Единственное, что осталось добавить, что страшная болезнь уже до самой кончины не отпускала его, боли были постоянные и жуткие, и все великие радости и жизнеутверждения Борис Михайлович нес людям, прикованный более десяти лет к инвалидной коляске. Все писал и рисовал, сидя в ней, а очень большие полотна даже подвешивали почти горизонтально к потолку, и он писал их полулежа в коляске. Так написан и знаменитый портрет Шаляпина в роскошной шубе на фоне солнечной ярмарки. Вспомните, какой мощью и силой веет от него, каким оптимизмом и упоением жизнью. А ведь помимо того, что Кустодиев создавал такие шедевры лежа, ему еще и каждое утро подолгу массировали руки, чтобы они наконец ожили и он мог бы взять кисть или карандаш.

Сколько и в этом подвиге истинно русского-то!

А почти что земляк Кустодиева, тоже волжанин из Хвалынска, Кузьма Сергеевич Петров-Водкин первым тогда же использовал в станковой картине принципы русской иконописи. Те же плоскостные четкие силуэтные композиции, та же цветовая гамма полнозвучных контрастных цветов-символов, среди которых преобладают красные и золотисто-охристые, а зеленые и зеленоватые и редко синие и голубоватые лишь дополняют, подчеркивают всю значимость, всю наполненность красным — прекрасным, а охристых и золотистых и их переливов — теплом, чистотой и глубочайшей задушевностью.

Петров-Водкин писал в таком иконописном ключе молодых матерей с младенцами на волжских берегах, и они воспринимались и воспринимаются как русские мадонны. Писал так же «Девушек на Волге».

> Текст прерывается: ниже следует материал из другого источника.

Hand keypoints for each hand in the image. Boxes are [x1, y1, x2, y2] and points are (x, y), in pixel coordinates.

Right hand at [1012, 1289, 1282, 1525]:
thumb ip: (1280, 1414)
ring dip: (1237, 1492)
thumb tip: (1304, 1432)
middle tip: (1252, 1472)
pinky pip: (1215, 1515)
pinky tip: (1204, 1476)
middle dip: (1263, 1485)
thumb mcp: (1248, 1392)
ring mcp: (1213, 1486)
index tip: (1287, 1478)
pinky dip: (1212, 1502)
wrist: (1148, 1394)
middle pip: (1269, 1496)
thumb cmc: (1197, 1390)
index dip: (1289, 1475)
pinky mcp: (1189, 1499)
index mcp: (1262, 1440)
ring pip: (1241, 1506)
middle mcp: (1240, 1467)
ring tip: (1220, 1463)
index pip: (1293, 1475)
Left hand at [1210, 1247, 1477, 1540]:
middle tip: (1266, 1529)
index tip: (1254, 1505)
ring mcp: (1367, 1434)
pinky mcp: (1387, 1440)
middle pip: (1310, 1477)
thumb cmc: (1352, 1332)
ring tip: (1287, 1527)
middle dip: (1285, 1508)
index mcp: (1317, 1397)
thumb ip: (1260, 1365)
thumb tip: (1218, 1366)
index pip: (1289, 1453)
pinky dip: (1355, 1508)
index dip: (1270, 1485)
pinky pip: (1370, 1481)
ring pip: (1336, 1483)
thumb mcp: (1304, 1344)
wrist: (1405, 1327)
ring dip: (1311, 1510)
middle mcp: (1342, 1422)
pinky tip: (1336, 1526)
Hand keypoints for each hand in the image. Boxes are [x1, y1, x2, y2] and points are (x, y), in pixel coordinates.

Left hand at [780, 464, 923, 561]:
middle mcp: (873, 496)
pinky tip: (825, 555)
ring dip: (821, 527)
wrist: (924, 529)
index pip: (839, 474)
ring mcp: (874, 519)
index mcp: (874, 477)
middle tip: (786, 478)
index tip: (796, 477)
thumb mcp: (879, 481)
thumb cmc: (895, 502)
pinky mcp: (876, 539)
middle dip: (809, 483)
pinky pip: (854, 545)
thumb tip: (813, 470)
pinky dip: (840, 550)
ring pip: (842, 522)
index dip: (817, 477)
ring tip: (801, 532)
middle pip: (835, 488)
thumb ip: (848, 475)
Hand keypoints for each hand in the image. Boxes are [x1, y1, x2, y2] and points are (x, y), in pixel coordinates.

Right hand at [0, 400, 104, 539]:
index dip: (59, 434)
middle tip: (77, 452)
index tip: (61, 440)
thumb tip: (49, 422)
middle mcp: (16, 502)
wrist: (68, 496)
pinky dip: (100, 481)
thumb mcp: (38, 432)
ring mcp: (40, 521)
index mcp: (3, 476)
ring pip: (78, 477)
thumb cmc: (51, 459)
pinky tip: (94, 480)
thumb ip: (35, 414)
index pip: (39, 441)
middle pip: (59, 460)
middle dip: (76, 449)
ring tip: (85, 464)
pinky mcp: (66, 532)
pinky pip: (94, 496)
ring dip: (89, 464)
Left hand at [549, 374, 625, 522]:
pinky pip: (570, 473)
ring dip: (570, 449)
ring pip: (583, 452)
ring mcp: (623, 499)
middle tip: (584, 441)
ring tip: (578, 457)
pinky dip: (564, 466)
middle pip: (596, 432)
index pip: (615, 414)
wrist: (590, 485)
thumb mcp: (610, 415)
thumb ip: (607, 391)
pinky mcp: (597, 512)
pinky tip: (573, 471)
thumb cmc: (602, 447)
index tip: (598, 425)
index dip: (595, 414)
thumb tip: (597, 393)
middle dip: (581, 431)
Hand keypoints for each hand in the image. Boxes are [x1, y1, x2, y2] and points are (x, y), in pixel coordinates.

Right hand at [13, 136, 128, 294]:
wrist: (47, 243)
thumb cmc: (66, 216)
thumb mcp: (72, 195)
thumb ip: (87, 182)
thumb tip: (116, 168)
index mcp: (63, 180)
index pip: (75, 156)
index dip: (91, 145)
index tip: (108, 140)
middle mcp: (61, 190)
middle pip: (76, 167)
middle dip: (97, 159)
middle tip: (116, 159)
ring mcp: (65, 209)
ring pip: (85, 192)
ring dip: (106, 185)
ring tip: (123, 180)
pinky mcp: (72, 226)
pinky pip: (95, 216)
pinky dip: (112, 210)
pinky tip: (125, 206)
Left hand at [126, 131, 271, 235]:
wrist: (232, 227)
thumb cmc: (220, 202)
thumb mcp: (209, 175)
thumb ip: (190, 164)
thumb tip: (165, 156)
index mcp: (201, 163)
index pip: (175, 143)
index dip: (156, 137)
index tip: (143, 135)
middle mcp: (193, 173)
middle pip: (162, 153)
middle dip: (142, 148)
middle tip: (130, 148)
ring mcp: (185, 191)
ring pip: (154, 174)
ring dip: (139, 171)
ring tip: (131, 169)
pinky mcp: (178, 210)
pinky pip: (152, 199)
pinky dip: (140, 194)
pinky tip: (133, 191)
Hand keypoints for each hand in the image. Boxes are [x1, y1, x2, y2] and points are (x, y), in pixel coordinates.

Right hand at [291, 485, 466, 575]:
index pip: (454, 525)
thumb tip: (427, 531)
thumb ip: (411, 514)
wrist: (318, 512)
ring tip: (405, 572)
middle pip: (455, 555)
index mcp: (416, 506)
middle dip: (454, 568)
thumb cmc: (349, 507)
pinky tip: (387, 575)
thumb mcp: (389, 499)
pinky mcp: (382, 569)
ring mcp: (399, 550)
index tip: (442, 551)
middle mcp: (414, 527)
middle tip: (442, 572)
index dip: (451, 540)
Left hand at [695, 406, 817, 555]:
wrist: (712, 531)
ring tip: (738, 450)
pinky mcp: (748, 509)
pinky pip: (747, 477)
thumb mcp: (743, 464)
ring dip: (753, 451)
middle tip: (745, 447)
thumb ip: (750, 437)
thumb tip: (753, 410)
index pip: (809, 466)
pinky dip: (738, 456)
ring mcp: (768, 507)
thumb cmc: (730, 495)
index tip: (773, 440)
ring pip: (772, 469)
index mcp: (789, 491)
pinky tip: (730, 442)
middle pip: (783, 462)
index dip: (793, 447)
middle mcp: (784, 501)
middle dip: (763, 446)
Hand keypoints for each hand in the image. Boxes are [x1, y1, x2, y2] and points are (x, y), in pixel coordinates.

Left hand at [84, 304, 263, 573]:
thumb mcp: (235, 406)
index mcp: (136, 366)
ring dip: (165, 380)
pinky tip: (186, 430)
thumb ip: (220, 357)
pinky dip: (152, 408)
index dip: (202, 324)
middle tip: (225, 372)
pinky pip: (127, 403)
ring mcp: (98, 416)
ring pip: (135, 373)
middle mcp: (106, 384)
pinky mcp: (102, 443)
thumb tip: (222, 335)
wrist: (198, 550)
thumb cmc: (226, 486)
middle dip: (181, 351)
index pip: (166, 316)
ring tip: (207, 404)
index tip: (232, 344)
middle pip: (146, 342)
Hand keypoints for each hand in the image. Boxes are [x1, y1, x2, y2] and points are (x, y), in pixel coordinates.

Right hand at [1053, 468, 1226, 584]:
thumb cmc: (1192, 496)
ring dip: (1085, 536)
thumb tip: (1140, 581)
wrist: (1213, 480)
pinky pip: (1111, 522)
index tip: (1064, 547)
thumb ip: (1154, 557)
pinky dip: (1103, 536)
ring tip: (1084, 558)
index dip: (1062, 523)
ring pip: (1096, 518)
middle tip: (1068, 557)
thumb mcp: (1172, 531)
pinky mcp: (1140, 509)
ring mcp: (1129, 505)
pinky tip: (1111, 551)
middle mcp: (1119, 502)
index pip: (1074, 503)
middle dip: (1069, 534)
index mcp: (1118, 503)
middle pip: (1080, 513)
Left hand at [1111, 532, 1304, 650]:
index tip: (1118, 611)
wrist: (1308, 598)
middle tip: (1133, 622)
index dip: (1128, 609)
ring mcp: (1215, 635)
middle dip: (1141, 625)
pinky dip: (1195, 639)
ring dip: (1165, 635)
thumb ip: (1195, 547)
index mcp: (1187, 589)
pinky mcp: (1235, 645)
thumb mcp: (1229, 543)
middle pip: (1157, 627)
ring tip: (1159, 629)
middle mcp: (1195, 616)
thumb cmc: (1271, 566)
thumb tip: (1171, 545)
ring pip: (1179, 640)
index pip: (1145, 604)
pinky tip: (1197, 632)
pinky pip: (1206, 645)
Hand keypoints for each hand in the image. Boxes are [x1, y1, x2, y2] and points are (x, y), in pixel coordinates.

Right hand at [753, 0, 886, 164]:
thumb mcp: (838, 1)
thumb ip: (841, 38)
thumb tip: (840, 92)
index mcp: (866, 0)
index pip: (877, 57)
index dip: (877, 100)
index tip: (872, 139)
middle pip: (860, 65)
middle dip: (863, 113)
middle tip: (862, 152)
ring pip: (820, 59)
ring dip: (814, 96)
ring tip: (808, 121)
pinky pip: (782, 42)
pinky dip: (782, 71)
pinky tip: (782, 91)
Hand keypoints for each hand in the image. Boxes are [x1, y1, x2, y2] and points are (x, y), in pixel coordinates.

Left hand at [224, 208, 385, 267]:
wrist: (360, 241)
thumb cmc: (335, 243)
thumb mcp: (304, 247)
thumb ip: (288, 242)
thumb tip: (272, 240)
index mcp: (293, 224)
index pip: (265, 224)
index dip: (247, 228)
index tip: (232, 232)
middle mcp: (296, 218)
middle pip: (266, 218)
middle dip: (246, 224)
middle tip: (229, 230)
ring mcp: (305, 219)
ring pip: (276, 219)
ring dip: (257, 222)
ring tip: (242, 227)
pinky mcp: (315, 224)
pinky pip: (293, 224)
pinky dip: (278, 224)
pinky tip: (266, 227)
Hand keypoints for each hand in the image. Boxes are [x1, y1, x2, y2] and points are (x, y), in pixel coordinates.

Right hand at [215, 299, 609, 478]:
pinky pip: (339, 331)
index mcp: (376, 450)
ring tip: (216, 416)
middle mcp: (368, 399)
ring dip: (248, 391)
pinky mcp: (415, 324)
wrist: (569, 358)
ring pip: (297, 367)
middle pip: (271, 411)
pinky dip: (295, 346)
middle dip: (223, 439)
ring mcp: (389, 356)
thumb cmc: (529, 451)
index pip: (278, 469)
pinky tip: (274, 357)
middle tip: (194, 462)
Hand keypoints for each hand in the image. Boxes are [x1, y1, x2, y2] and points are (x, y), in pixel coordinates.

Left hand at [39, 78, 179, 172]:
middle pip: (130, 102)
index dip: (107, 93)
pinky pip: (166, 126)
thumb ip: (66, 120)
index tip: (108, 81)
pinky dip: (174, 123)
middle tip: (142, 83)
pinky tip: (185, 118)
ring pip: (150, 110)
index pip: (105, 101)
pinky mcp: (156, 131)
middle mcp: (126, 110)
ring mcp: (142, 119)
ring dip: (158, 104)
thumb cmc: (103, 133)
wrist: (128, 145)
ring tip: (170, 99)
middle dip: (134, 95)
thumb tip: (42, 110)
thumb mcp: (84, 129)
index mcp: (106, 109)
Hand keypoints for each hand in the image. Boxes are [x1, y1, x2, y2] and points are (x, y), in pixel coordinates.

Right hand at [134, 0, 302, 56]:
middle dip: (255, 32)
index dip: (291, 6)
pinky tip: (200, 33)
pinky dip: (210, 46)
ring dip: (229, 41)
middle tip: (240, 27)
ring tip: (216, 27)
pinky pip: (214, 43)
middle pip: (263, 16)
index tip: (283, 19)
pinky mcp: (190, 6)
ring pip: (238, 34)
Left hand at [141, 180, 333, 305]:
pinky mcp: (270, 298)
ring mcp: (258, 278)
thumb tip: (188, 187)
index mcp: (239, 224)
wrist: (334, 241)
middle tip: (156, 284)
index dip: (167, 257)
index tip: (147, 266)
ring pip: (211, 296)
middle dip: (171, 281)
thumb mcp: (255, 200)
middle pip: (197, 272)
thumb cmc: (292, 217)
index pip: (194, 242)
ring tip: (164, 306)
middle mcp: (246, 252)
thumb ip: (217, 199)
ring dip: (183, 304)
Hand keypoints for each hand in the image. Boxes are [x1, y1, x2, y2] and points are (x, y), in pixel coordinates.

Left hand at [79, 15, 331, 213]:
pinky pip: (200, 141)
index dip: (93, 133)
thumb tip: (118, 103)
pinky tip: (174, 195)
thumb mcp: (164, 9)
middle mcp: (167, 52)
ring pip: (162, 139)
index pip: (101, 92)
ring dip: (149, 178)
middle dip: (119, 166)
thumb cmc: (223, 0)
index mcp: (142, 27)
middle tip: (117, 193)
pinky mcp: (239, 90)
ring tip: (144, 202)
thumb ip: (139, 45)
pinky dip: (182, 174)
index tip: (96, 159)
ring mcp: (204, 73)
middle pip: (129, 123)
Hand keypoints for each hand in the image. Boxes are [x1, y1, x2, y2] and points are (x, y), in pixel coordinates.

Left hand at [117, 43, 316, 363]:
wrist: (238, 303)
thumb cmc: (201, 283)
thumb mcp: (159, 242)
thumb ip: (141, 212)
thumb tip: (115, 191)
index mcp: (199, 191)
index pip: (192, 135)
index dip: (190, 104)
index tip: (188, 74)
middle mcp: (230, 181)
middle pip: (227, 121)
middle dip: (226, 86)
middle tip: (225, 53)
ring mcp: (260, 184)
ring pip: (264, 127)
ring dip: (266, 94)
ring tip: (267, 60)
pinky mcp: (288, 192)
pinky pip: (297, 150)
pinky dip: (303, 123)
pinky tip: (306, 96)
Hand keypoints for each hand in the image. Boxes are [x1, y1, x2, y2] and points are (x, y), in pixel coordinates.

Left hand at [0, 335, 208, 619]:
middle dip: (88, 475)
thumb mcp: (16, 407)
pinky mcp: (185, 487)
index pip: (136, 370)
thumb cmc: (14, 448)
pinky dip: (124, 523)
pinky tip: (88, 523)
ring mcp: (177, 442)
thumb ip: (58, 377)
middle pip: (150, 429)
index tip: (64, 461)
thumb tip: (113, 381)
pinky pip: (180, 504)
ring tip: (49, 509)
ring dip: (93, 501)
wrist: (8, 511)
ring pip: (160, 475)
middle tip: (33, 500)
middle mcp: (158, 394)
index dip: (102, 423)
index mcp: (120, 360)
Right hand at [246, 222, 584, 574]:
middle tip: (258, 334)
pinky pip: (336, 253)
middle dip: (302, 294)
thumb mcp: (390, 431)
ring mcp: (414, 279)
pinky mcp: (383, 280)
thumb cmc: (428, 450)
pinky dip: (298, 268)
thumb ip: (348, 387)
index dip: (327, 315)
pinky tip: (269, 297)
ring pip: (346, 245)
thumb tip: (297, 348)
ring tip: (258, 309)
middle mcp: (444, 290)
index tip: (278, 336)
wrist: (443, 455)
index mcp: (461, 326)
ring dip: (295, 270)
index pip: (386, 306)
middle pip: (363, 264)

Написал знаменитое «Купание красного коня», где совершенно иконописный, полыхающе-красный, могучий, вздымающийся конь с юным всадником — это, конечно же, символ России, омывающейся, очищающейся в свежей воде перед великим полетом.

Сугубо ведь русский символ-то, из самой глубокой нашей древности. И одновременно совершенно современный даже нам, нынешним, и пребудет таким, несомненно, и в будущем еще века и века.